Problem details ▸ Your answer should be every line from the records that contains "Premium".

Provided entries ▸

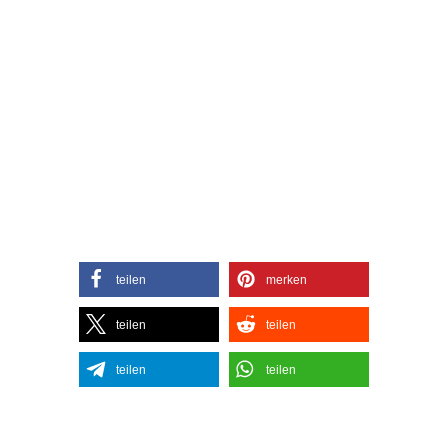
teilen
merken
teilen
teilen
teilen
teilen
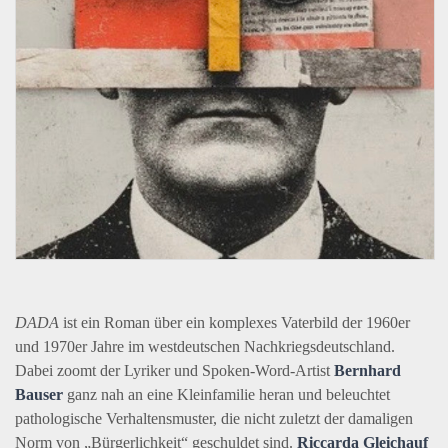
DADA
ist ein Roman über ein komplexes Vaterbild der 1960er
und 1970er Jahre im westdeutschen Nachkriegsdeutschland.
Dabei zoomt der Lyriker und Spoken-Word-Artist
Bernhard
Bauser
ganz nah an eine Kleinfamilie heran und beleuchtet
pathologische Verhaltensmuster, die nicht zuletzt der damaligen
Norm von „Bürgerlichkeit“ geschuldet sind.
Riccarda Gleichauf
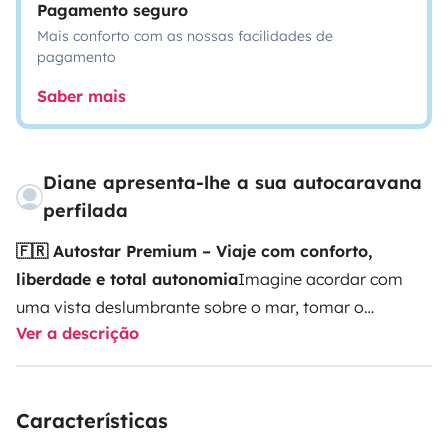
Pagamento seguro
Mais conforto com as nossas facilidades de
pagamento
Saber mais
Diane apresenta-lhe a sua autocaravana
perfilada
🇫🇷 Autostar Premium – Viaje com conforto,
liberdade e total autonomia
Imagine acordar com
uma vista deslumbrante sobre o mar, tomar o
Ver a descrição
pequeno-almoço rodeado pela natureza e partir para
uma nova aventura sem horários nem limitações. É
exatamente essa experiência que a nossa
Autostar
Características
Premium
, de fabrico francês, lhe
proporciona.Confortável, espaçosa e totalmente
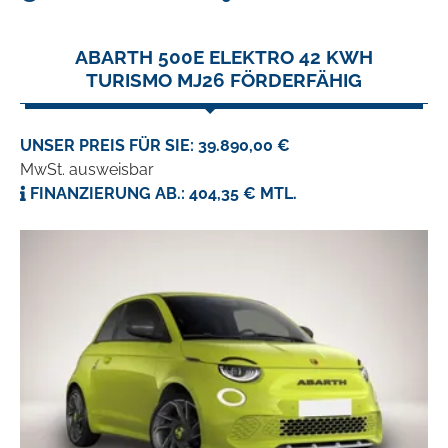
ABARTH 500E ELEKTRO 42 KWH
TURISMO MJ26 FÖRDERFÄHIG
UNSER PREIS FÜR SIE: 39.890,00 €
MwSt. ausweisbar
FINANZIERUNG AB.: 404,35 € MTL.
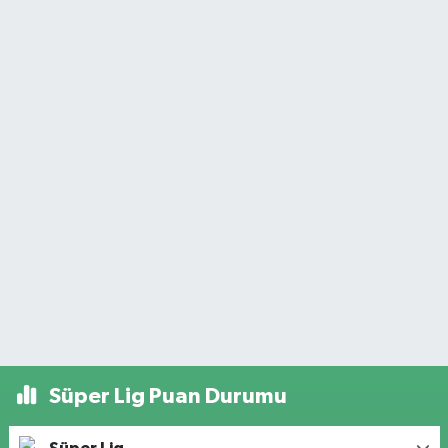
Süper Lig Puan Durumu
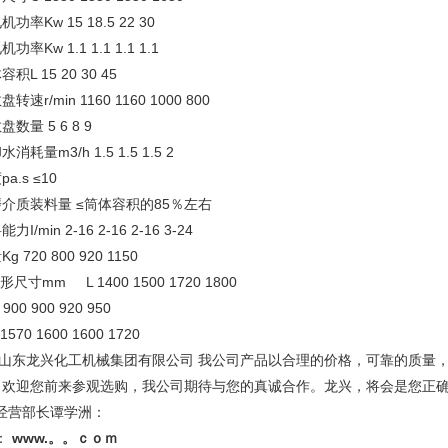
机功率Kw 15 18.5 22 30
功率Kw 1.1 1.1 1.1 1.1
积L 15 20 30 45
转速r/min 1160 1160 1000 800
盘数量 5 6 8 9
消耗量m3/h 1.5 1.5 1.5 2
pa.s ≤10
介质装料量 ≤筒体容积的85％左右
力I/min 2-16 2-16 2-16 3-24
g 720 800 920 1150
尺寸mm L 1400 1500 1720 1800
00 900 920 950
570 1600 1600 1720
东龙兴化工机械集团有限公司 我公司产品以合理的价格，可靠的质量，
！欢迎您前来参观选购，我公司期待与您的真诚合作。龙兴，将会是您正
营部长谭学洲：
：
www.。。ｃｏｍ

Result of the exercise ▸
🇫🇷 Autostar Premium – Viaje com conforto,
Premium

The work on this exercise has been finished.